Ваши задания:
A) Ответьте по отрывку об учениках Иисуса в повести:
(i) С чем ассоциируется Петр?
(ii) Какие глаза у Иоанна?
(iii) Чему верит Фома?
B) Изложите отрывок об учениках Иисуса в повести в двух предложениях.
C) Продолжите отрывок об учениках Иисуса в повести, начав сразу после его последнего предложения.

Отрывок:
──────────

В повести представлены также образы других учеников, которые, по сути, являются лишь символами. Так, Петр ассоциируется с камнем: где бы он ни был, чтобы он ни делал - везде используется символика камня. Его внешний вид: крупная голова, широкая грудь, громкий голос: "когда Петр что-нибудь говорил, слова его звучали так твердо, как будто их прибивали гвоздями", движения: "быстро как камень, оторванный от горы двинулся к Иуде Искариот", - все подчеркивает его близость к камню. Иоанн - любимый ученик Иисуса - это нежность, хрупкость, чистота, духовная красота: "красивый, чистый, не имеющий ни одного пятна на снежно-белой совести", но глаза у него "холодные". Фома - прямодушный тугодум, в действительности Фома неверующий, он верит только фактам. Даже глаза Фомы пусты, прозрачны, в них не задерживается мысль. Так же символичны образы других учеников: никто из них не мог предать Иисуса. Иуда - вот тот избранник, которому выпала эта участь, и только он способен на сотворчество в подвиге Иисуса - он тоже приносит себя в жертву.

──────────

Список данных:
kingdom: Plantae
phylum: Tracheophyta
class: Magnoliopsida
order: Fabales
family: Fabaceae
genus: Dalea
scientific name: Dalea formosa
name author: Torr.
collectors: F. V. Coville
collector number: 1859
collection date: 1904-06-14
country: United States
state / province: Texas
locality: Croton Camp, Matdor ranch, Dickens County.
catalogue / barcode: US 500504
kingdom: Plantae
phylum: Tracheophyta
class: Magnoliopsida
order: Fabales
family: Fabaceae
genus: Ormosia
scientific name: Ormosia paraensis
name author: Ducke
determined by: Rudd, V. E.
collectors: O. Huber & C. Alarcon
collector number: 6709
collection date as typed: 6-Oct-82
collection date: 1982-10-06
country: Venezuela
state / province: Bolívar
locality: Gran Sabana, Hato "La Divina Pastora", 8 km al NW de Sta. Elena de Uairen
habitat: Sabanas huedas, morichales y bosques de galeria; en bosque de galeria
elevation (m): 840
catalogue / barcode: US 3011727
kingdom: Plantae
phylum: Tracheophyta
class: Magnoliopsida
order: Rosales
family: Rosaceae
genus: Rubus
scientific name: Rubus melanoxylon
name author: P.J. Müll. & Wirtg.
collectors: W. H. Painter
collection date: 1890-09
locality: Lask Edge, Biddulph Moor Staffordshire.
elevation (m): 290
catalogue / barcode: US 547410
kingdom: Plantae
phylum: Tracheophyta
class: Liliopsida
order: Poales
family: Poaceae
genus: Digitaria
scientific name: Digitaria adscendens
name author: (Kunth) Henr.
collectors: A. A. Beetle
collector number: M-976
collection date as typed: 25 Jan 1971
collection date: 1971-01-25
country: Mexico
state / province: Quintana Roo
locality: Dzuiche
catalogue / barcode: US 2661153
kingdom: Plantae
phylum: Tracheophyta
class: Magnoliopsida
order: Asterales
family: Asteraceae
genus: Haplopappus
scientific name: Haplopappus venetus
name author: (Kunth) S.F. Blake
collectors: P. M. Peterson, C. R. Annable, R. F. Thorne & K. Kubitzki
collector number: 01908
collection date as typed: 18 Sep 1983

──────────

Ответы ниже:
A)
(i) С камнем.
(ii) Холодные.
(iii) Только фактам.

B) В повести ученики Иисуса представлены как символы: Петр связан с камнем, Иоанн воплощает нежность, хрупкость и чистоту, хотя глаза у него холодные, а Фома верит только фактам. Никто из них не мог предать Иисуса, и только Иуда, которому выпала эта участь, способен на сотворчество в подвиге Иисуса и тоже приносит себя в жертву.

C)
Дискредитации апостолов служат метафоры-иносказания. Такое иносказание, например, содержится в картине состязания апостолов в силе. Этого эпизода нет в Евангелии, и он значим в тексте повести. "Напрягаясь, они (Петр и Филипп) отдирали от земли старый, обросший камень, поднимали его высоко обеими руками и пускали по склону. Тяжелый, он ударялся коротко и тупо и на мгновение задумывался; потом нерешительно делал первый скачок - и с каждым прикосновением к земле, беря от нее быстроту и крепость, становился легкий, свирепый, всесокрущающий. Уже не прыгал, а летел он с оскаленными зубами, и воздух, свистя, пропускал его тупую, круглую тушу" [1, С. 320]. При первом появлении Иуды Петр "взглянул на Иисуса, быстро, как камень, оторванный от горы, двинулся к Иуде..." [1, С. 321]. В контексте всех этих ассоциаций нельзя не увидеть в образе тупого, лишенного своей воли, несущего в себе потенцию разрушения камне символ неприемлемой для автора модели жизни "верных" учеников, в которой отсутствуют свобода и творчество.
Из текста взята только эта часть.